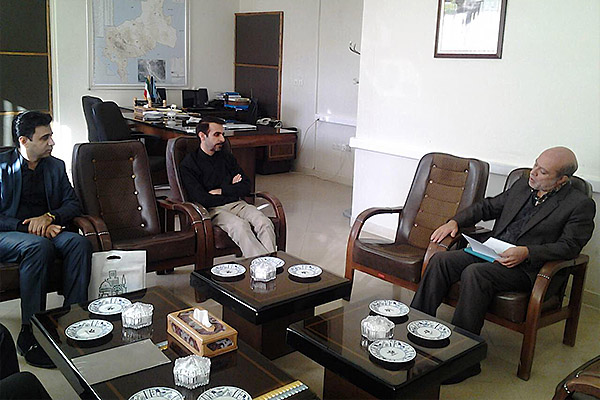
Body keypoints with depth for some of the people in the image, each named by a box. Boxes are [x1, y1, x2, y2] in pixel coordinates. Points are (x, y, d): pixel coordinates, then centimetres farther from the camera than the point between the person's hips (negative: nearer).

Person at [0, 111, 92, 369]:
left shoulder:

Task goal:
Please present all of the data above as a numbered list of its lines, skipping any blank lines and leaving the pictures out.

Task solution:
1. Body keypoints with depth for some of the people in the image, each named by a box. Boxes are [x1, y1, x2, y2] in pixel coordinates. Points are (x, y, d): pixel coordinates, then centimetres farther from the camera than the point between the person's hips (negative: nearer).
2. Person at [0, 111, 92, 369]:
3. left shoulder:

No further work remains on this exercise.